There has been an inconsistent approach to how the knowledge and experience of small and medium-sized enterprises is assessed by Dutch courts. Some courts take into account the fact that the client has specialised knowledge in-house or that it has engaged specialist legal advice when entering into the swap agreement, thus leading to the dismissal of the claim or a reduction in damages.5 Other courts argue that small and medium sized enterprises, that are not considered to be a professional client under MiFID, should be treated as a non-professional party from a duty of care perspective. As a consequence, these courts rule that banks have an increased duty of care towards these parties.6 While acting counterparty in a swap transaction does not qualify as offering investment services under MiFID, MiFID concepts are determining the level of duty of care banks should take into account towards clients in swap transactions.

Some Dutch courts qualify the relationship between a bank and its clients as an advisory relationship, even though the swap agreement expressly states that the bank only acted as swap counterparty.7 The courts are ignoring the execution-only relationship between the bank and the client, and assuming an advisory relationship regardless of what was stated in the contract.
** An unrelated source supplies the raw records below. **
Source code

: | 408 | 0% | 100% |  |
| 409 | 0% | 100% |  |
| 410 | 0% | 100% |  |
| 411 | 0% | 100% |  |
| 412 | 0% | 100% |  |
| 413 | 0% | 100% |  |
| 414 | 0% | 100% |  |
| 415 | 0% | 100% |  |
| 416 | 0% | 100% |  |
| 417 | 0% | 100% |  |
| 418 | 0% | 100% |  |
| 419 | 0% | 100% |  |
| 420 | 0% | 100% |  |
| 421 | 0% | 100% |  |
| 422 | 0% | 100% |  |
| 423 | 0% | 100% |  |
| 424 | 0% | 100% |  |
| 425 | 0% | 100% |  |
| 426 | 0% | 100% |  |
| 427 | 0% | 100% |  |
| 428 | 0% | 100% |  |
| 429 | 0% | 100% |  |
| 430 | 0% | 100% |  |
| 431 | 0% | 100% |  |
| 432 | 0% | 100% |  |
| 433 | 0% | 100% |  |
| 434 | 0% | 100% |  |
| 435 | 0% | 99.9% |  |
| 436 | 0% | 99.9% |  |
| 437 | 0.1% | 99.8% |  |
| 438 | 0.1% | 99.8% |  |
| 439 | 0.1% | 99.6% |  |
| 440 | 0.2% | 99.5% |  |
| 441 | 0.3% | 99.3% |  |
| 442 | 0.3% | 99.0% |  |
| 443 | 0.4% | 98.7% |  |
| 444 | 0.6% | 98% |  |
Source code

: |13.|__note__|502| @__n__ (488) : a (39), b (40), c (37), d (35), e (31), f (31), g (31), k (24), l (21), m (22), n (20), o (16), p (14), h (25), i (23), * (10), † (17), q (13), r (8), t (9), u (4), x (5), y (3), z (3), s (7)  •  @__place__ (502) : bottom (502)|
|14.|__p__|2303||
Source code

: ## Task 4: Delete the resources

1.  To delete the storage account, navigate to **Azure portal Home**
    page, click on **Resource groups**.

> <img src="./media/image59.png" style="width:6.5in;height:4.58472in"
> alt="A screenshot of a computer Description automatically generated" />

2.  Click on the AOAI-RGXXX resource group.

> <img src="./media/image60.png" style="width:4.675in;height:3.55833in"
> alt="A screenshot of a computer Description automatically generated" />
Previous case law has shown that banks that are advising their clients must act in the interests of those clients.8 This requires a much higher level of care than that required in a counterparty relationship, namely taking the reasonable interests of its clients in to account.


Dutch court decisions on swap arrangements differ in essential respects, such as the assessment of the client's knowledge and experience and the level of the bank's duty of care. Inconsistency in the way that courts have imposed a higher level of duty of care by redefining the relationship between a bank and the client, or assuming a lower level of knowledge and experience for small and medium-sized enterprises, makes it difficult for banks to assess their risk. It is hoped that the Dutch Supreme Court will soon provide some much-needed clarity to this area.


1 In a report published in April 2014, the Financial Market Authority (Autoriteit Financiële Markten) concluded that banks have not always complied with administrative rules and regulations when selling interest rate swaps to clients.
2 See, for example, Court of Appeal Den Bosch 15 April 2014 (ECLI:NL:GHSHE:2014:1052), OR 2014/92, JOR 2014/168.
3 District Court Amsterdam, 10 September 2014, (ECLI:NL:RBAMS:2014:7010); District Court Oost-Brabant 26 March 2014, (ECLI:NL:RBOBR:2014:1415), JOR 2014/167.
4 See, for example District Court Amsterdam 9 April 2014 (ECLI:NL:RBAMS:2014:2280); RF 2014/76, Court of Appeal Den Bosch 15 April 2014 (ECLI:NL:GHSHE:2014:1052), OR 2014/92, JOR 2014/168; District Court Amsterdam 6 August 2014 (ECLI:NL:RBAMS:2014:5019); District Court Amsterdam 27 November 2013 (ECLI:NL:RBAMS:2013:8687) RF 2014/22.
5 District Court Amsterdam 9 April 2014 ECLI:NL:RBAMS:2014:2280, RF 2014/76; District Court Noord-Holland 9 April 2014 (ECLI:NL:RBNHO;2014:3173).